What a wonderful piece. Perhaps it was made for Rachel by her sweetheart. I am envious!


----------



## mousepotato (May 30, 2011)

I hate to break the news, but this isn’t a swift, it’s a skein winder and was/is used to wind spun yarn into what we’d now call hanks. The clicker is called a weasel, as in “Pop goes the...” and indicates that a yard has been wound. It is, in fact, the origin of that nursery rhyme. That said, if it is actually 200 plus Year’s old, it’s a valuable antique and should be used with care and reverence. It is a beautiful piece. You don’t often find them with weasels still functional.


----------



## deenashoemaker (Nov 9, 2014)

This is what I found about 'Pop Goes The Weasel' wikileaks, written in early 1800's
Weasel is derived from "weasel and stoat" meaning coat. It was traditional for even poor people to own a suit, which they wore as their 'Sunday Best'. When times were hard they would pawn their suit, or coat, on a Monday and claim it back before Sunday. Hence the term " Pop goes the Weasel"

Swift/skein winder, I'm seeing where the words are interchangeable.

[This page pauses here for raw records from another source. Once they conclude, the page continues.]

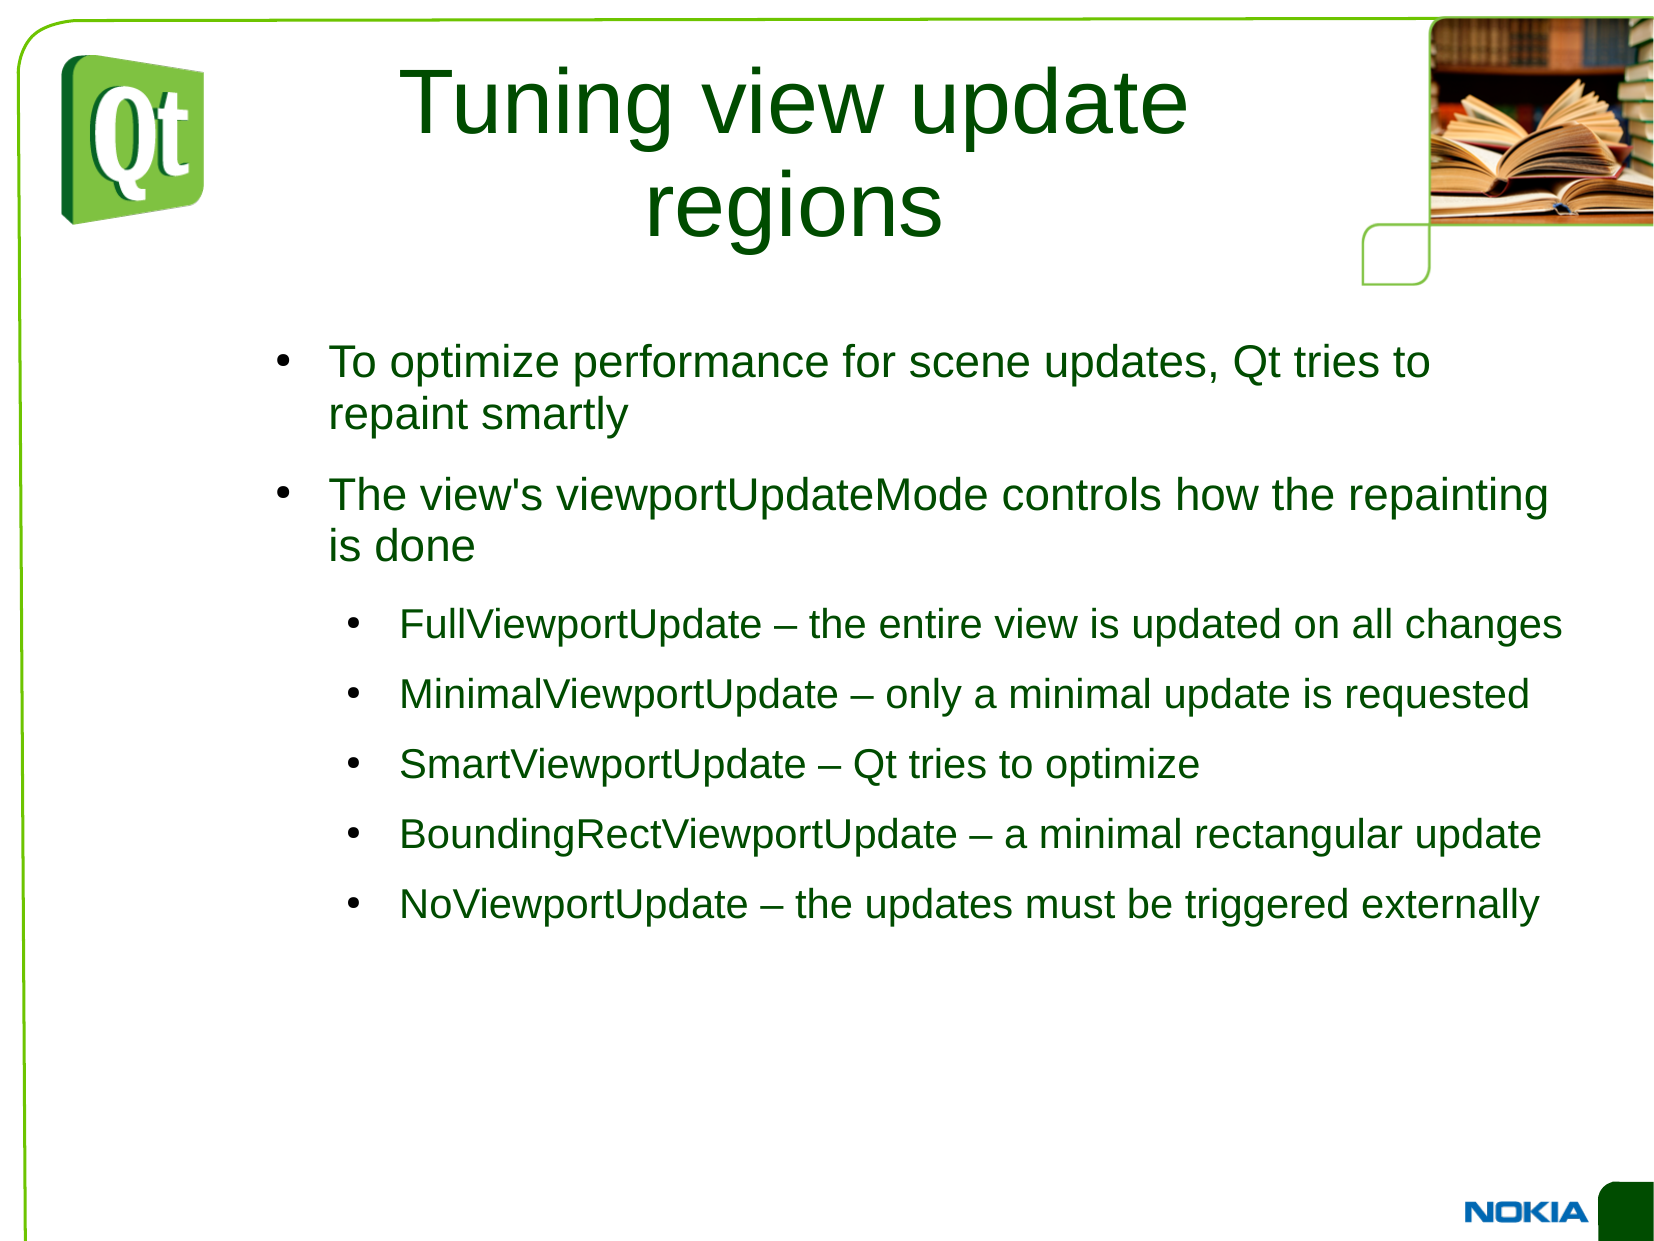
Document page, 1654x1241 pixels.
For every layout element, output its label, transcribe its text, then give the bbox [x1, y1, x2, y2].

picture [1465, 1201, 1589, 1223]
list To optimize performance for scene updates, Qt tries to repaint smartly The view's viewportUpdateMode controls how the repainting is done FullViewportUpdate – the entire view is updated on all changes MinimalViewportUpdate – only a minimal update is requested SmartViewportUpdate – Qt tries to optimize BoundingRectViewportUpdate – a minimal rectangular update NoViewportUpdate – the updates must be triggered externally [257, 336, 1577, 1085]
picture [61, 55, 204, 225]
title Tuning view update regions [257, 49, 1333, 257]
picture [1338, 5, 1654, 306]
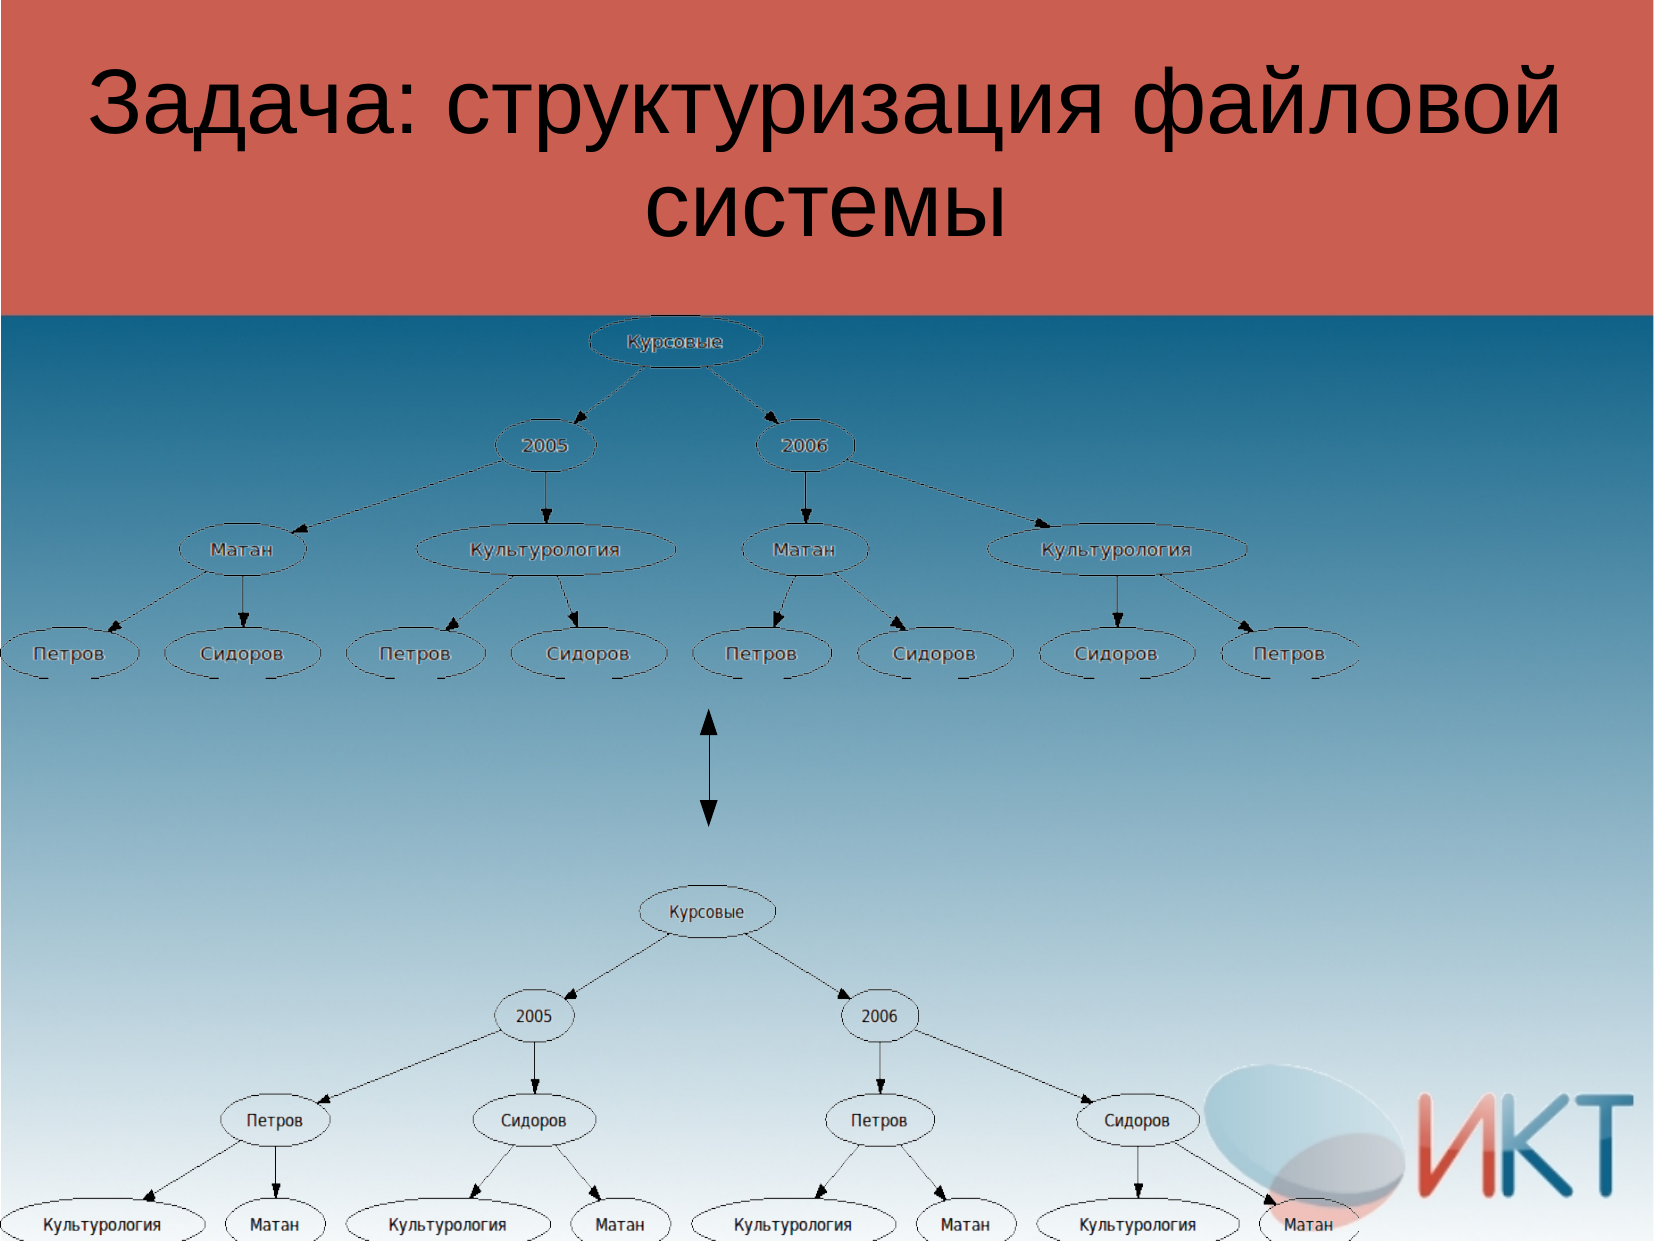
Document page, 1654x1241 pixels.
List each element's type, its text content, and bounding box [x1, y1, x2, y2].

picture [0, 0, 1654, 1241]
title Задача: структуризация файловой системы [82, 49, 1571, 257]
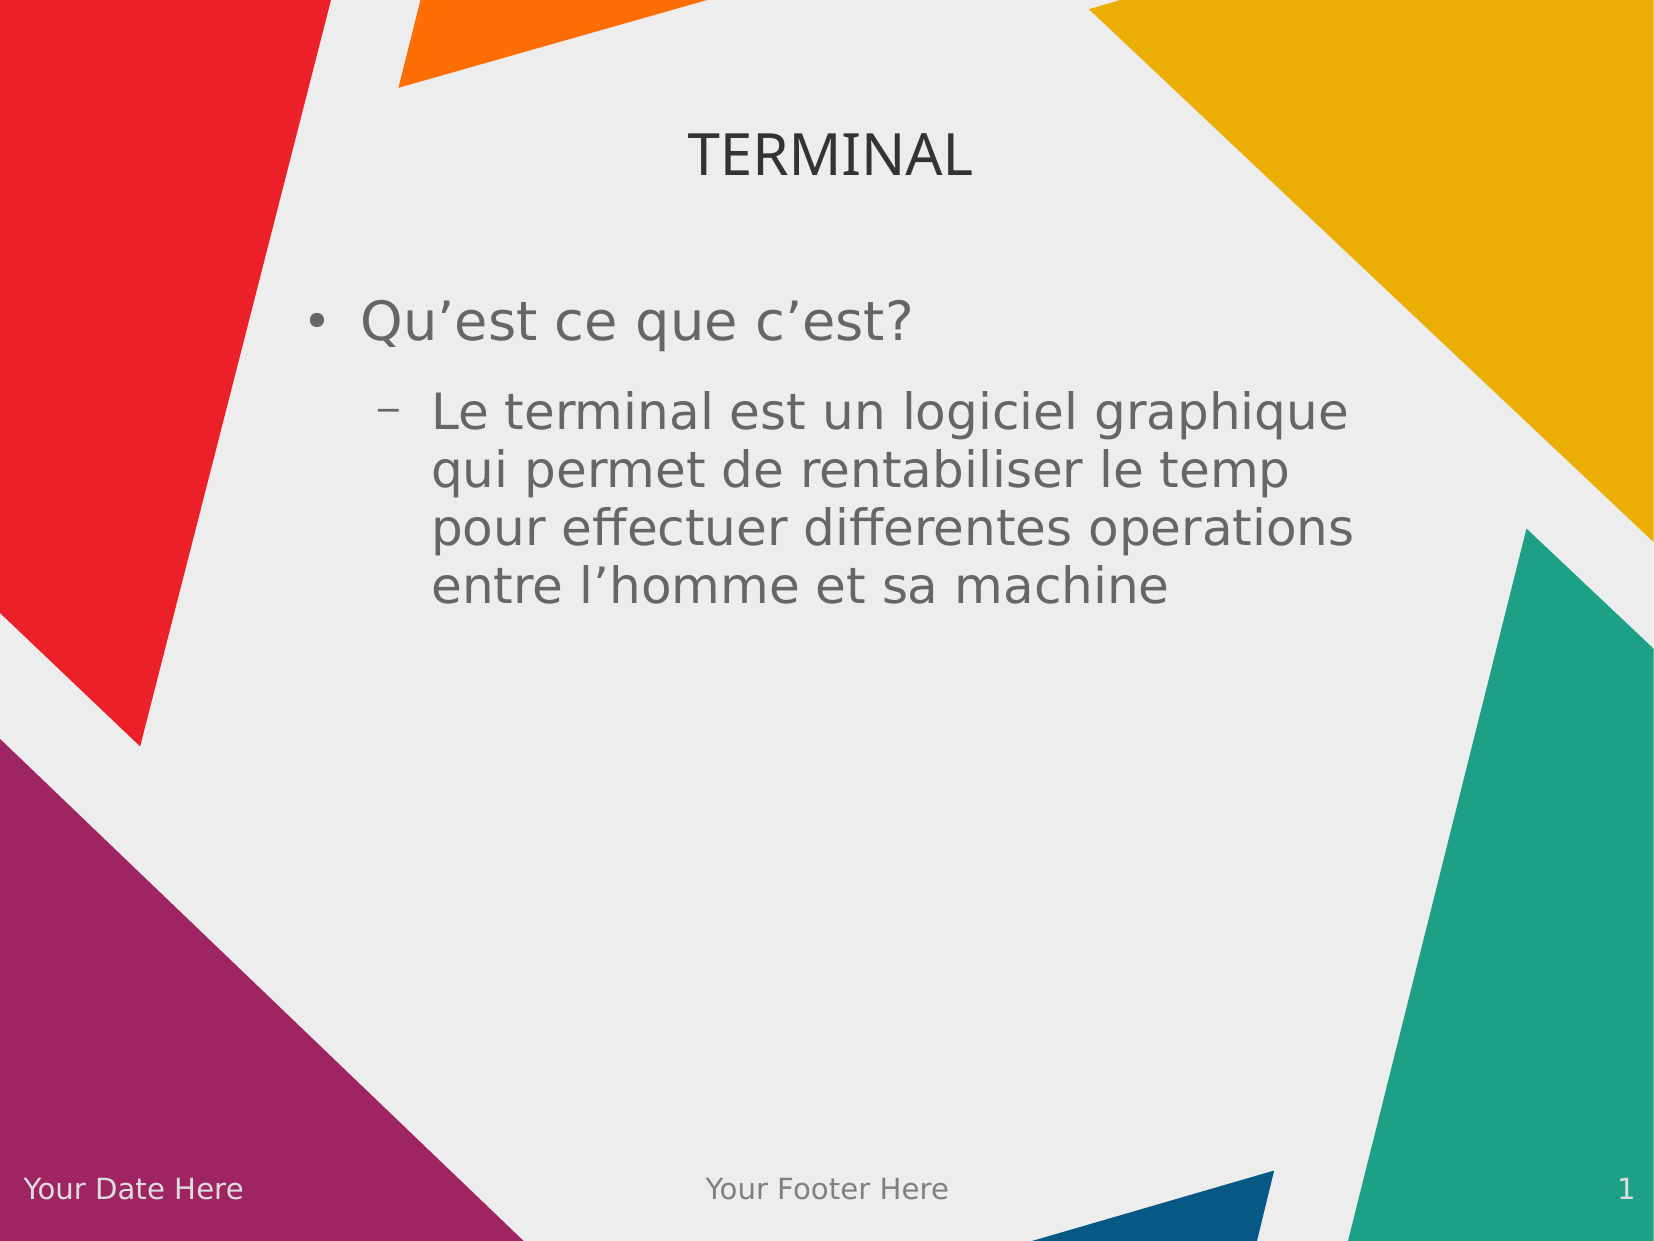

I'm finding several versions of the song, mostly pertaining to a 'cobblers bench'.


----------



## spinninggill (Apr 9, 2011)

Wow. Amazing.


----------



## sbeth53 (Mar 29, 2011)

Lucky you! My BIL is a great guy who still calls my yarn "string" :sm01: He wouldn't know a fiber tool from a shoebox :sm02:


----------



## deenashoemaker (Nov 9, 2014)

sbeth53 said:


> Lucky you! My BIL is a great guy who still calls my yarn "string" :sm01: He wouldn't know a fiber tool from a shoebox :sm02:


That's funny????


----------



## mousepotato (May 30, 2011)

deenashoemaker said:


> This is what I found about 'Pop Goes The Weasel' wikileaks, written in early 1800's
> Weasel is derived from "weasel and stoat" meaning coat. It was traditional for even poor people to own a suit, which they wore as their 'Sunday Best'. When times were hard they would pawn their suit, or coat, on a Monday and claim it back before Sunday. Hence the term " Pop goes the Weasel"
> 
> Swift/skein winder, I'm seeing where the words are interchangeable.
> ...


i won't argue with you about it. Despite my own research.


----------